[hands on deep learning note] day02 "fashion MNIST data set & two methods of softmax implementation

softmax regression

1, Get fashion MNIST training set and read data

Here we will use the torch vision package, which serves the PyTorch deep learning framework and is mainly used to build the computer vision model.
-Torch vision is mainly composed of the following parts:
torchvision.datasets: some functions for loading data and common data set interfaces;
Torch vision. Models: including common model structures (including pre training models), such as AlexNet, VGG, ResNet, etc;
torchvision.transforms: commonly used image transformations, such as clipping, rotation, etc;
torchvision.utils: some other useful methods.

1.import package

# import needed package
%matplotlib inline
from IPython import display
import matplotlib.pyplot as plt

import torch
import torchvision
import torchvision.transforms as transforms
import time

import sys
sys.path.append("/home/kesci/input")
import d2lzh1981 as d2l

print(torch.__version__)
print(torchvision.__version__)

2. get dataset

mnist_train = torchvision.datasets.FashionMNIST(root='/home/kesci/input/FashionMNIST2065', train=True, download=True, transform=transforms.ToTensor())
mnist_test = torchvision.datasets.FashionMNIST(root='/home/kesci/input/FashionMNIST2065', train=False, download=True, transform=transforms.ToTensor())

class torchvision.datasets.FashionMNIST(root, train=True, transform=None, target_transform=None, download=False)

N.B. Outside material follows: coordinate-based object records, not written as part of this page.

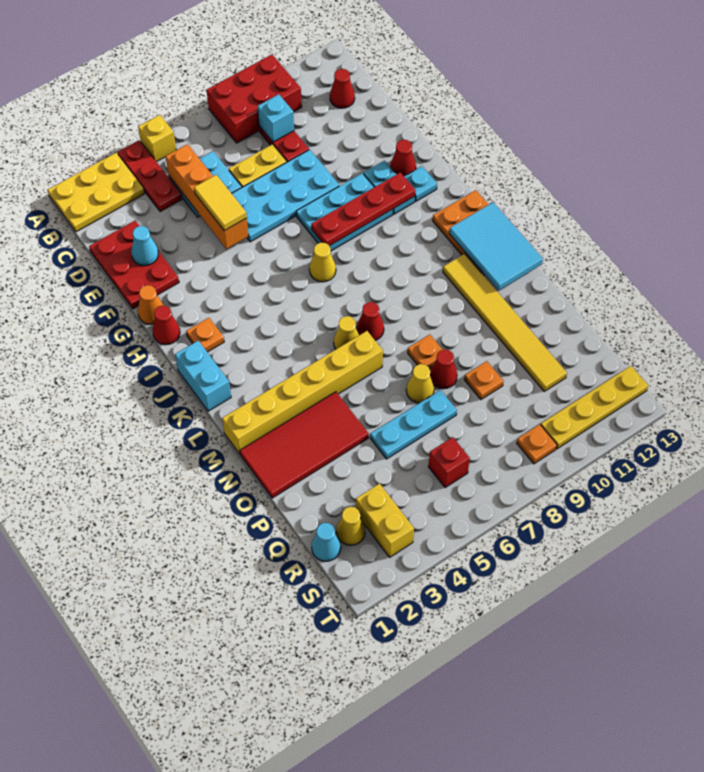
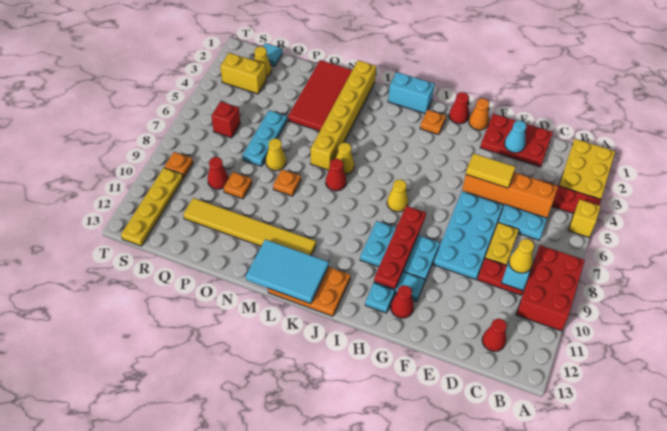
none -> yellow cone C9 level 3
cyan plate G8:H10 level 1 -> cyan plate G9:I10 level 1
red cone O8 level 1 -> red cone Q9 level 1
cyan cone R1 level 1 -> cyan tile R1 level 1

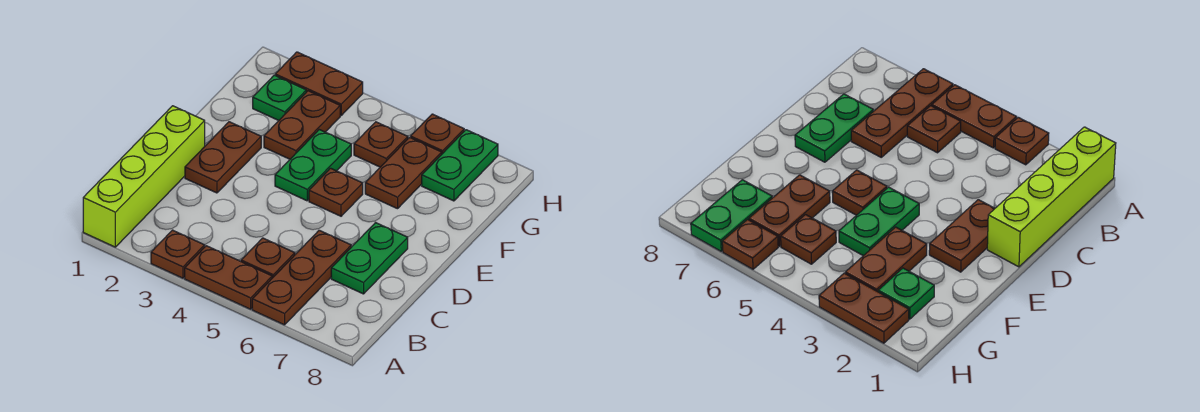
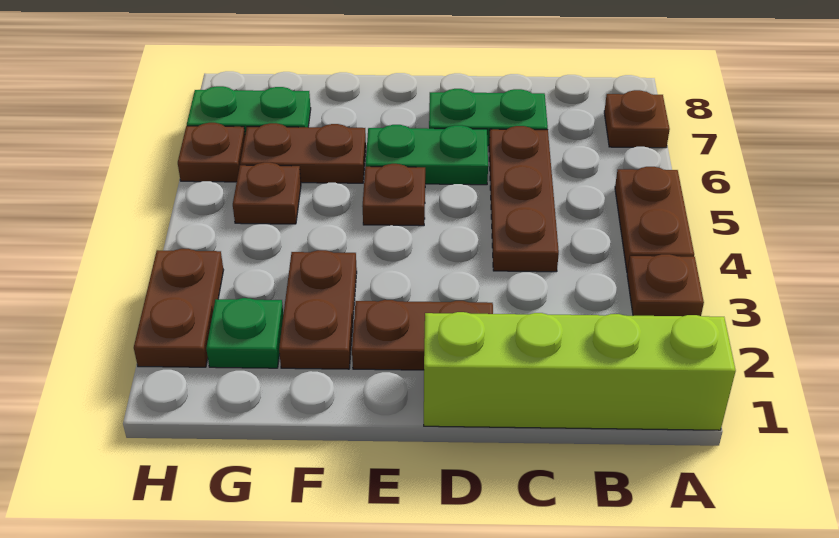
brown plate A6:C6 level 1 -> brown plate C4:C6 level 1
brown plate B5 level 1 -> brown plate A7 level 1
green plate E4:F4 level 1 -> green plate D6:E6 level 1
brown plate F3:G3 level 1 -> brown plate F2:F3 level 1

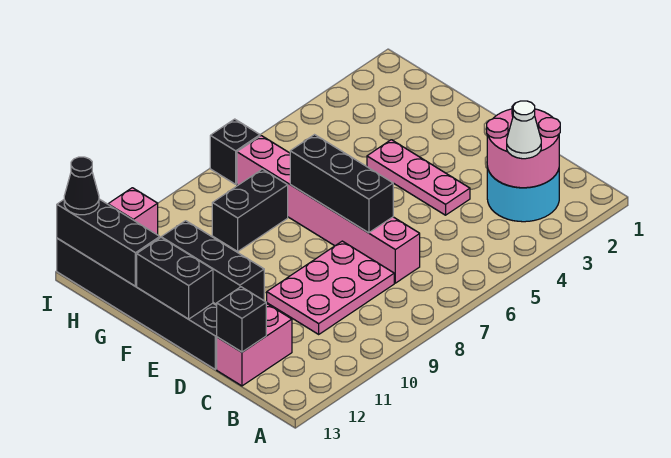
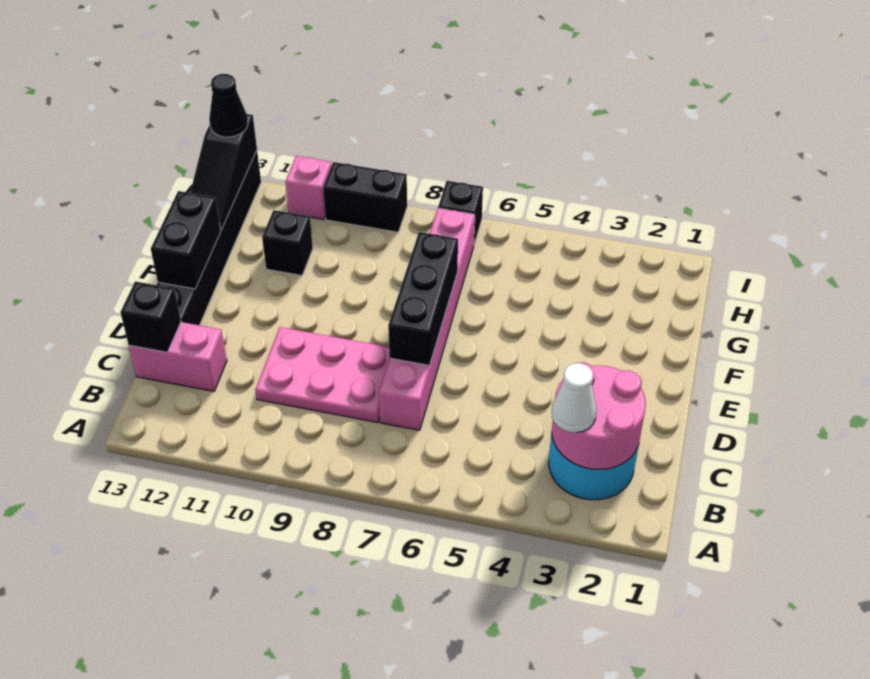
pink plate D4:F4 level 1 -> none
black brick E11:G11 level 1 -> black brick G11 level 1
black brick G8:G9 level 1 -> black brick I9:I10 level 1
black brick G13:I13 level 2 -> black slope G13:I13 level 2 top I

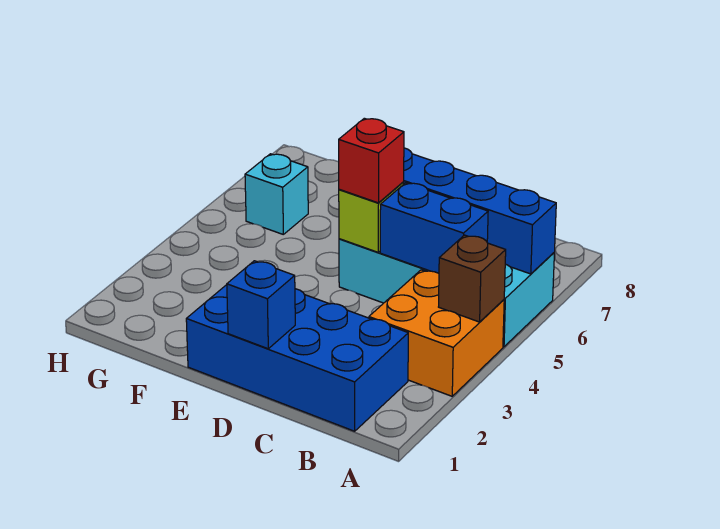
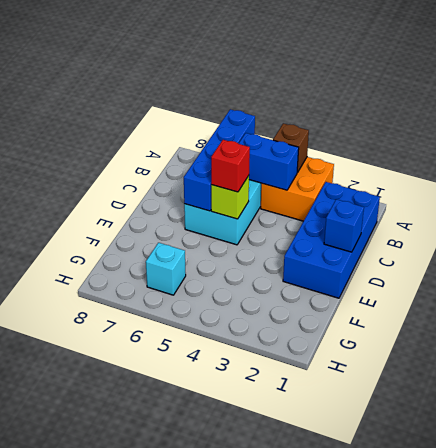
blue brick B5:C5 level 2 -> blue brick B4:B5 level 2

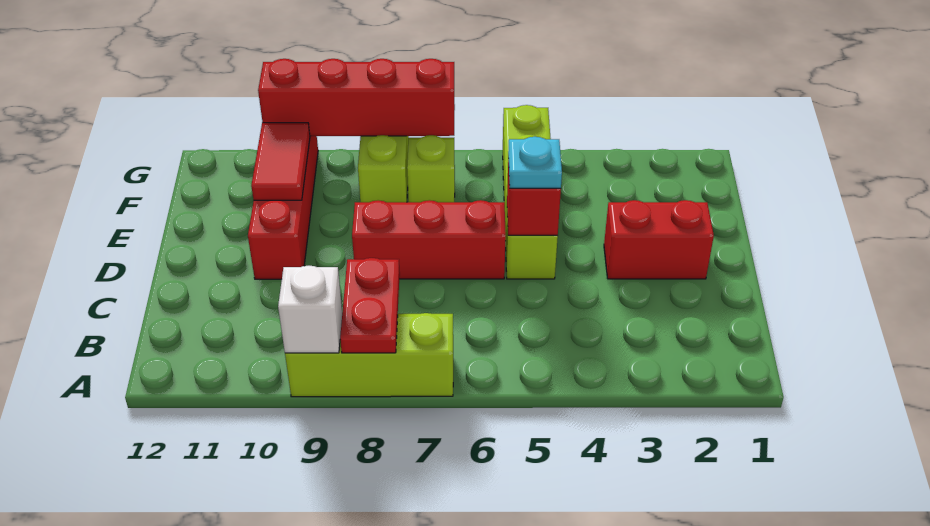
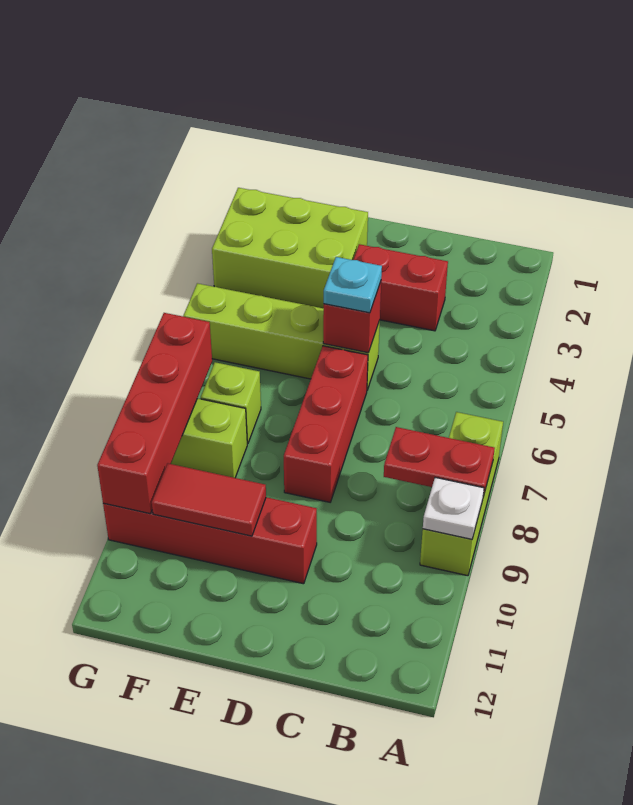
white brick A9 level 2 -> white plate A9 level 2
red brick D2:D3 level 1 -> red brick C3:D3 level 1
none -> lime brick E2:G3 level 1

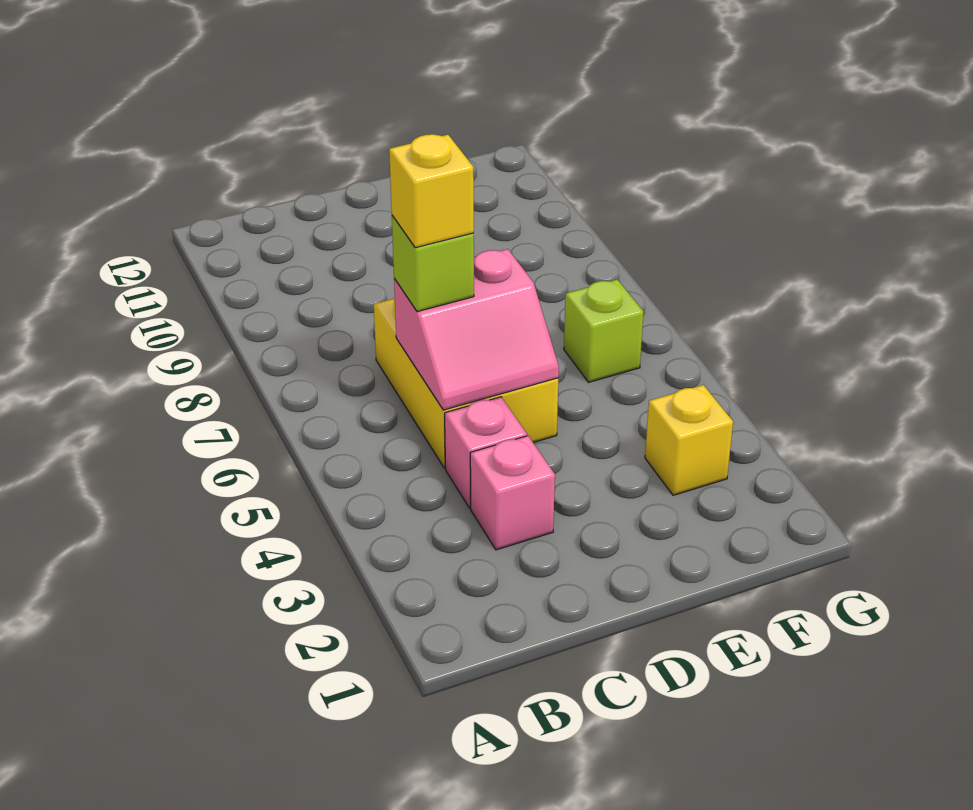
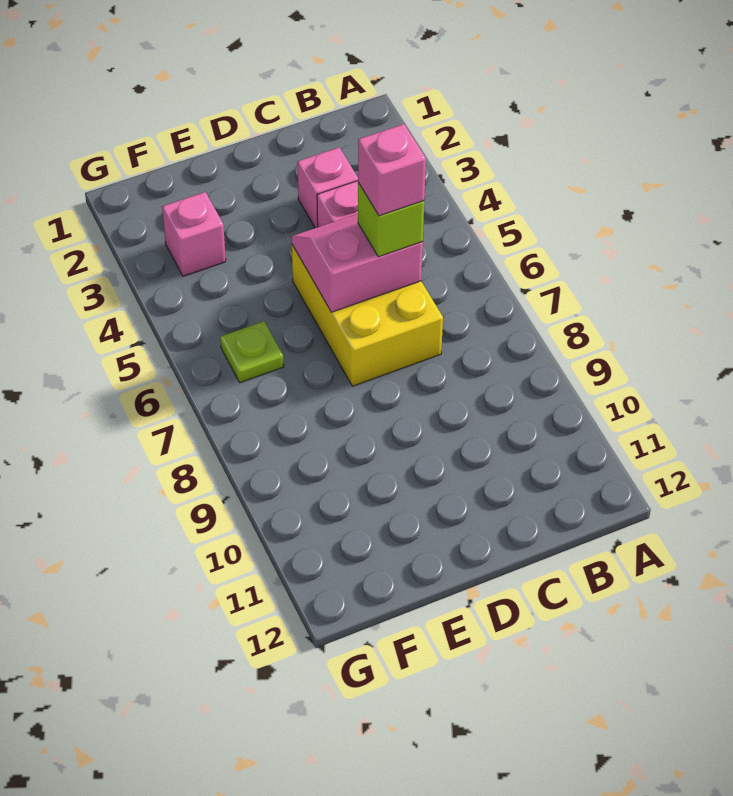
yellow brick C6 level 4 -> pink brick C6 level 4
yellow brick F3 level 1 -> pink brick F3 level 1
lime brick F6 level 1 -> lime plate F6 level 1

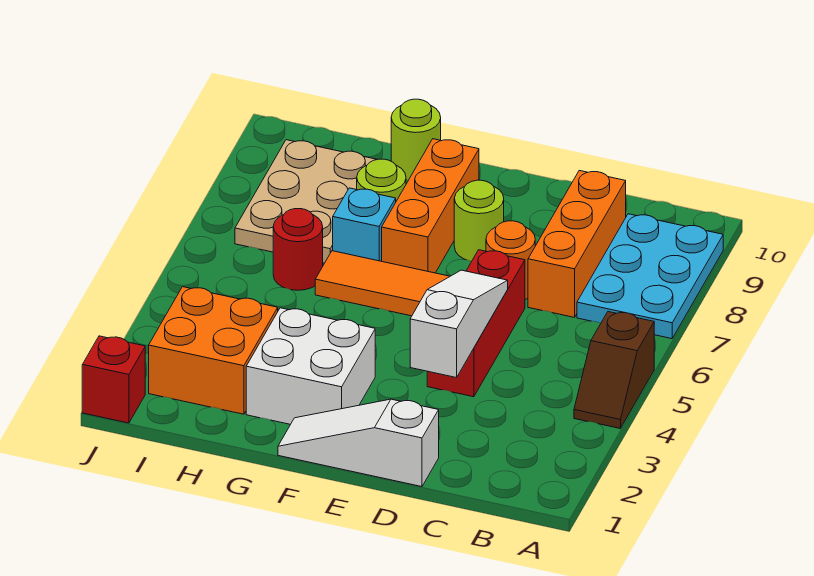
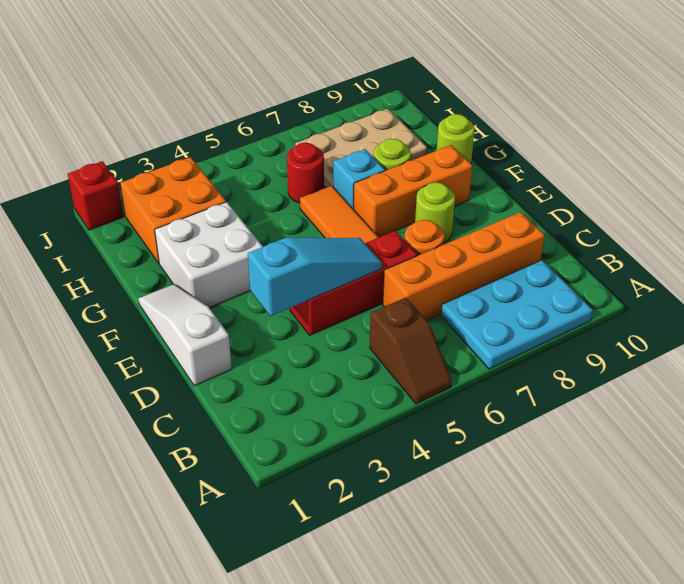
brown slope A4:A5 level 1 top 5 -> brown slope A5:B5 level 1 top B
orange brick C7:C9 level 1 -> orange brick C6:C9 level 1
white slope D3:D5 level 2 top 3 -> cyan slope D3:D5 level 2 top 3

Root (string) - the root directory of the dataset, which holds the processed/training.pt and processed/test.pt files.
train (bool, optional) - if set to True, create the dataset from training.pt, otherwise from test.pt.
Download (bool, optional) - if set to True, download data from the Internet and place it in the root folder. If the data already exists in the root directory, it will not be downloaded again.
Transform (callable, optional) - a function or transform that inputs a PIL picture and returns the transformed data. For example: transforms.RandomCrop.
Target? Transform (callable, optional) - a function or transform that inputs a target and transforms it.

# show result 
print(type(mnist_train))
print(len(mnist_train), len(mnist_test))

<class 'torchvision.datasets.mnist.FashionMNIST'>
60000 10000

# We can access any sample by subscript
feature, label = mnist_train[0]
print(feature.shape, label)  # Channel x Height x Width

If the input data without transformation is an image, we can see the type parameters of the image:

mnist_PIL = torchvision.datasets.FashionMNIST(root='/home/kesci/input/FashionMNIST2065', train=True, download=True)
PIL_feature, label = mnist_PIL[0]
print(PIL_feature)

<PIL.Image.Image image mode=L size=28x28 at 0x7F57E8736F28>

# This function has been saved in package d2lzh for later use
#Role: convert labels to text
#The text information corresponding to the label is returned (the text information is stored in the list of text_labels)
def get_fashion_mnist_labels(labels):
    text_labels = ['t-shirt', 'trouser', 'pullover', 'dress', 'coat',
                   'sandal', 'shirt', 'sneaker', 'bag', 'ankle boot']
    return [text_labels[int(i)] for i in labels]
#Make a data set presentation
def show_fashion_mnist(images, labels):
    d2l.use_svg_display()
    # Here "UU" means we ignore (do not use) variables
    _, figs = plt.subplots(1, len(images), figsize=(12, 12))
    for f, img, lbl in zip(figs, images, labels):
        f.imshow(img.view((28, 28)).numpy())
        f.set_title(lbl)
        f.axes.get_xaxis().set_visible(False)
        f.axes.get_yaxis().set_visible(False)
    plt.show()
X, y = [], []
for i in range(10):
    X.append(mnist_train[i][0]) # Add the i th feature to X
    y.append(mnist_train[i][1]) # Add the i-th label to y
show_fashion_mnist(X, get_fashion_mnist_labels(y))
# Read data
batch_size = 256	#Batch size
num_workers = 4		#Worker threads
train_iter = torch.utils.data.DataLoader(mnist_train, batch_size=batch_size, shuffle=True, num_workers=num_workers)
test_iter = torch.utils.data.DataLoader(mnist_test, batch_size=batch_size, shuffle=False, num_workers=num_workers)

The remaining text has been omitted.